Non-Latin characters in URLs - is it better to encode them or replace with their Latin "counterparts"?
We're implementing a blog for a site which supports six different languages and five of them have non-Latin characters in their alphabets. We are not sure whether we should have them encoded (that is what we're doing at the moment)
Létání s potravinami: Co je dovoleno? becomes l%c3%a9t%c3%a1n%c3%ad-s-potravinami-co-je-dovoleno and the browser displays it as létání-s-potravinami-co-je-dovoleno.
or if we should replace them with their Latin "counterparts" (similar looking letters)
Létání s potravinami: Co je dovoleno? becomes letani-s-potravinami-co-je-dovoleno.
I can't find a definitive answer as to what's better from SEO perspective? Search engine optimization is very important for us. Which approach would you suggest?
Most of the times, search engines deal with latin counterparts good, although sometimes, results for i.e. "létání" and "letani" slightly differ.
So, in terms of SEO, almost no harm is done - once your site has good content, good markup and all that other stuff, your site won't suffer from having latin URLs.
You don't always know what combination of system browser and plugins users use, so make them as easy as possible - all websites use standard latin in URLs, because non-latin symbols can choke anything from server through browser to any plugin that might break user's experience.
And I can't stress this enough; Users before SEO!
"what's better from SEO perspective"
Who's your audience? Americans who think all those extra letters are a mistake?

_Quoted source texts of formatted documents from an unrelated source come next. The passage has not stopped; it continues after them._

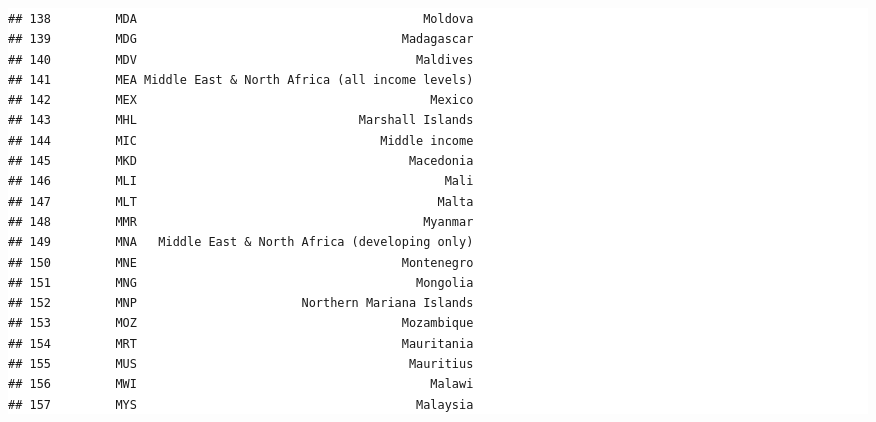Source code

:     ## 138         MDA                                        Moldova
    ## 139         MDG                                     Madagascar
    ## 140         MDV                                       Maldives
    ## 141         MEA Middle East & North Africa (all income levels)
    ## 142         MEX                                         Mexico
    ## 143         MHL                               Marshall Islands
    ## 144         MIC                                  Middle income
    ## 145         MKD                                      Macedonia
    ## 146         MLI                                           Mali
    ## 147         MLT                                          Malta
    ## 148         MMR                                        Myanmar
    ## 149         MNA   Middle East & North Africa (developing only)
    ## 150         MNE                                     Montenegro
    ## 151         MNG                                       Mongolia
    ## 152         MNP                       Northern Mariana Islands
    ## 153         MOZ                                     Mozambique
    ## 154         MRT                                     Mauritania
    ## 155         MUS                                      Mauritius
    ## 156         MWI                                         Malawi
    ## 157         MYS                                       Malaysia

Or folks who read (and search) for "non-ASCII" letters because those non-ASCII letters are part of their language?
SEO is a bad thing to chase. Complete, correct, consistent and usable is what you what to build first.
well i suggest you to replace them with there latin counterparts because it's user friendly and your website will be accessible on every single computer (as the keyboard changes from computer to another but all of them have latins letters), but for SEO perspective i don't think it's gonna be a problem.
Pawel, first of all, you should decide whether you're going to optimize for global Google (google.com) or Polish one.
In accordance with the URI specification, RFC 3986, only 7bit ASCII characters are allowed, and characters among those mentioned in the specification as control characters must be properly escaped. If you want to represent other characters or URI control characters then you should be using IRI, RFC 3987. Keep in mind that HTTP is not compatible with IRI, however.
When in doubt RTFM.
Another issue is that there are Unicode code points whose glyphs look very much alike in most fonts, which is absolutely ideal for phishers. Stick to ASCII and the glyphs are visibly different when the characters are.